One widespread misunderstanding of Thoreau is that he was a critic of modernity who failed in his plan to live a more authentic life on his own. But, in fact, Thoreau insists on telling us that his Walden project is not a life decision or a commitment to a set of ideals, but an experiment in alternative living that is unambiguously amateurish. It is more like casual play than like solemn ideology. This informality explains why, when he leaves Walden Pond in 1847, Thoreau does not admit failure; rather, he says simply that he has other lives to live. Thoreau was more of an Emersonian transcendentalist than he was a socialist: the soul mattered more to him than sociology. He was not as interested in being a model farmer as in showing how the soul could benefit from a change of scenery and occupation. Having learned the lessons that Walden Pond had to offer him, he turned to other scenes and other occupations, thus proving rather than undercutting his philosophy of life.
1. Thoreau occasionally forces a long series of tedious details upon us, as for example when in “House-Warming” he tells us a precise history of the freezing of Walden Pond over the past several years. Similarly detailed passages refer to his farming endeavors, his home construction, and other topics. Why does Thoreau repeatedly display these irrelevant details? How do they fit in to his overall plan for Walden?

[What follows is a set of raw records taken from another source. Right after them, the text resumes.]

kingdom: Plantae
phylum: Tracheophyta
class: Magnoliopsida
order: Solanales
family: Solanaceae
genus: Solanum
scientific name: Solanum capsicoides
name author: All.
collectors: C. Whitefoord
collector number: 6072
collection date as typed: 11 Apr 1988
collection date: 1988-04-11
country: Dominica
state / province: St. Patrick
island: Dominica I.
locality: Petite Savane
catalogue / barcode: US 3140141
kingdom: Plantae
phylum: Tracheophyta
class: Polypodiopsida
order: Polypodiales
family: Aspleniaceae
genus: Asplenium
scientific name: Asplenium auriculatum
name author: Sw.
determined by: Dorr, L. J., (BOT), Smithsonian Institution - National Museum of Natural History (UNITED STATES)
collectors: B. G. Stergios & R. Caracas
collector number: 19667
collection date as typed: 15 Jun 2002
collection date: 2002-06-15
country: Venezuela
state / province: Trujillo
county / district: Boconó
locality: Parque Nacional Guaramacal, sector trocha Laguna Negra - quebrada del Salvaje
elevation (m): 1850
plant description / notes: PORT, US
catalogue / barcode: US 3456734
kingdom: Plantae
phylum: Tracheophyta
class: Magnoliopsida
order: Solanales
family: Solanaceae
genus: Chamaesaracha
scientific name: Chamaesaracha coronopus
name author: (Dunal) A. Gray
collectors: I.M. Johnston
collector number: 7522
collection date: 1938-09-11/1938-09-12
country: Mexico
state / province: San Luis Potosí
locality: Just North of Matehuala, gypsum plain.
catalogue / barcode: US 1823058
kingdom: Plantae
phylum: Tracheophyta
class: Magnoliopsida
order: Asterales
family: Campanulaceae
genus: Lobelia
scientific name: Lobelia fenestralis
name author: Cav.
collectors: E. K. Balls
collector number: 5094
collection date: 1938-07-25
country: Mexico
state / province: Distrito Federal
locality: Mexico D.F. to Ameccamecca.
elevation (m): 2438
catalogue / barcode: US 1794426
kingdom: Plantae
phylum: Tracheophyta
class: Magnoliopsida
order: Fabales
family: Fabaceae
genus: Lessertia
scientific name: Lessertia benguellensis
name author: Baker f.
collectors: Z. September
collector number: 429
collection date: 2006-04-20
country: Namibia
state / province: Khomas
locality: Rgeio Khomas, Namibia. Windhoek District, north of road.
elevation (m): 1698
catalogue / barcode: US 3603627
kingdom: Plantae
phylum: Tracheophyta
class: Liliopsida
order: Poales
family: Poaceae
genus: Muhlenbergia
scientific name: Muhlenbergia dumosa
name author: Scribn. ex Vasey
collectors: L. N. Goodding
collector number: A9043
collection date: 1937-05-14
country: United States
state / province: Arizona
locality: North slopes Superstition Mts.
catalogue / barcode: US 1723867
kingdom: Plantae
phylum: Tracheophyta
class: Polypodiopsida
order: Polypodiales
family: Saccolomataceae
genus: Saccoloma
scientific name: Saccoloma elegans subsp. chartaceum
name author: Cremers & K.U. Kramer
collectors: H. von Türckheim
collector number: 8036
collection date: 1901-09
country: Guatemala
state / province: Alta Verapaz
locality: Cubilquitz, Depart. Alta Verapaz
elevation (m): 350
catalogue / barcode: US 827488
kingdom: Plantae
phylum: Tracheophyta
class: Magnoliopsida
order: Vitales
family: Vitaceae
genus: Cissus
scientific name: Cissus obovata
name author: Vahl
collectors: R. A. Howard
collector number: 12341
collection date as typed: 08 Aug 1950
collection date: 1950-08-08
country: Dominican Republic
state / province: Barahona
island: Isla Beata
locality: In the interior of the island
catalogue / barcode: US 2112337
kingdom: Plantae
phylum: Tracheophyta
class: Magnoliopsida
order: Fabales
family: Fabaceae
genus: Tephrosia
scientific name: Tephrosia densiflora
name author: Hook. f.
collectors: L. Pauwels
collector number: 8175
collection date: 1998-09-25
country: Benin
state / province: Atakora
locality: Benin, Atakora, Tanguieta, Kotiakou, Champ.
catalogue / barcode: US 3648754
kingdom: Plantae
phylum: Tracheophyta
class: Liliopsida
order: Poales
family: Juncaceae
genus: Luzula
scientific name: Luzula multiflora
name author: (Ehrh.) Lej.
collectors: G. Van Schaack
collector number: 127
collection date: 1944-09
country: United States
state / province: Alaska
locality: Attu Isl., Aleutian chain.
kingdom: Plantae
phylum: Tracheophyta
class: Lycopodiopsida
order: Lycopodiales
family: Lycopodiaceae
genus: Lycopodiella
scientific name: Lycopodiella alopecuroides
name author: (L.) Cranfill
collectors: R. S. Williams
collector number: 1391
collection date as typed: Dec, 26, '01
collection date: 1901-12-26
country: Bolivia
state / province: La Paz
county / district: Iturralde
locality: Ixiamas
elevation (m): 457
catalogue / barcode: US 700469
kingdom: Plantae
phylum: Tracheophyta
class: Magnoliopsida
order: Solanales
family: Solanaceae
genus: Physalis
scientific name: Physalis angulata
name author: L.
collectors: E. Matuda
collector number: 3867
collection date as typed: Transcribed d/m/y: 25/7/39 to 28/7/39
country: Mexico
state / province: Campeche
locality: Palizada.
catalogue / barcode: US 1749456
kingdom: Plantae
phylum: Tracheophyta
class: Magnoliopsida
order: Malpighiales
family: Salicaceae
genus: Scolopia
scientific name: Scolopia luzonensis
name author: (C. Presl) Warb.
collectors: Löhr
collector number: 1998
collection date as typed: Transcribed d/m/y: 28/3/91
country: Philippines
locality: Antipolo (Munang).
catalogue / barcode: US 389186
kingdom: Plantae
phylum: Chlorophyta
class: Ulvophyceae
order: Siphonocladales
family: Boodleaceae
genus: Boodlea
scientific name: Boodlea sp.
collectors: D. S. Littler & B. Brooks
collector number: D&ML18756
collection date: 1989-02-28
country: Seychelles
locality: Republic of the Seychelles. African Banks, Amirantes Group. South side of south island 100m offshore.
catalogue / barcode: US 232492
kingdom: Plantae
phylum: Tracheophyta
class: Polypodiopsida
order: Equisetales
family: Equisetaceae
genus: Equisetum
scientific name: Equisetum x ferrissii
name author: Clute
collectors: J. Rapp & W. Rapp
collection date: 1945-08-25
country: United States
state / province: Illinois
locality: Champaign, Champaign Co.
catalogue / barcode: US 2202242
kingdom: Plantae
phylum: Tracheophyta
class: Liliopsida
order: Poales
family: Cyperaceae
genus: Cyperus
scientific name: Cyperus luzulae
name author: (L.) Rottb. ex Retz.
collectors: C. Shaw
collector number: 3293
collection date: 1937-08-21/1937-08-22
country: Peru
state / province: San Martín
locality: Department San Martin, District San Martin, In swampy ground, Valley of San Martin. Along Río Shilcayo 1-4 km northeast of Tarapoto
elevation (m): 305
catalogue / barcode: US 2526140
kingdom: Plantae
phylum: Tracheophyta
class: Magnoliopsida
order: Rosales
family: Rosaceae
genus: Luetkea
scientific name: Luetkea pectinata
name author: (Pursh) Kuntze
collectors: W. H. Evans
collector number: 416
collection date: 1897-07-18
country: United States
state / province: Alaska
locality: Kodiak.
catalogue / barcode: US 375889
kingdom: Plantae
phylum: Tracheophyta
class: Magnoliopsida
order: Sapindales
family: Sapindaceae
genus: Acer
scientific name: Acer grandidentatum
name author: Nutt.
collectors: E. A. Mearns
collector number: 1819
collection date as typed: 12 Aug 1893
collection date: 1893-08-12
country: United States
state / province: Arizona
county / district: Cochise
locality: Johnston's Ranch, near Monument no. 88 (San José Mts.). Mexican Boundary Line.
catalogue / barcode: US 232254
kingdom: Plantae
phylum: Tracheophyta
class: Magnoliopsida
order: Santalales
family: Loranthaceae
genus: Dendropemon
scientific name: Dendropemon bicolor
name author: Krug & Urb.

2. Thoreau has inspired twentieth-century leaders such as Martin Luther King and Mahatma Gandhi, but it is not certain that he had any leadership potential himself, though he often posed as a kind of prophet for his fellowman. Is Thoreau a leader? Why or why not?3. At times Thoreau seems like a diarist narrating the flow of everyday events, as humdrum as they may be. At other times he is almost a mystic writer, as when he compares the topography of ponds to the shape of the human soul. And at still other times he is a social critic and moral prophet. Does the hodgepodge of genres in Walden contribute something positive to its overall meaning for us?
4. Thoreau is a practical man and a close observer of nature, but he is also a fantasist who makes a lot of references to mythology. In “Economy” he mentions the Greek myth of Deucalion and Pyrrha who created men by throwing stones over their shoulders; in “The Pond in Winter” he compares a pile of ice to Valhalla, palace of the Scandinavian gods. In “Sounds” he describes the Fitchburg Railway train as a great mythical beast invading the calm of Walden. What is the effect of all these mythological references? Do they change the overall message of the work in any important way?
5. Thoreau repeatedly praises the simplicity and industriousness of the working poor, and comes very close to joining their ranks when he lives at subsistence level in the woods for two years. Yet in his chapter on reading he disdains popular tastes in books, implying that everyone should be able to read the Greek tragedian Aeschylus in the original, as he does. His allusions to world literature are quite lofty, including Chinese philosophers and Persian poets. Is Thoreau a snob? If so, is his democratic populism undermined by his disdain for popular culture?
6. What would Thoreau make of the fact that Walden is one of the most commonly assigned texts in high school and college literature courses across the country? Would he welcome the fact that he has become part of the mainstream culture that he was criticizing?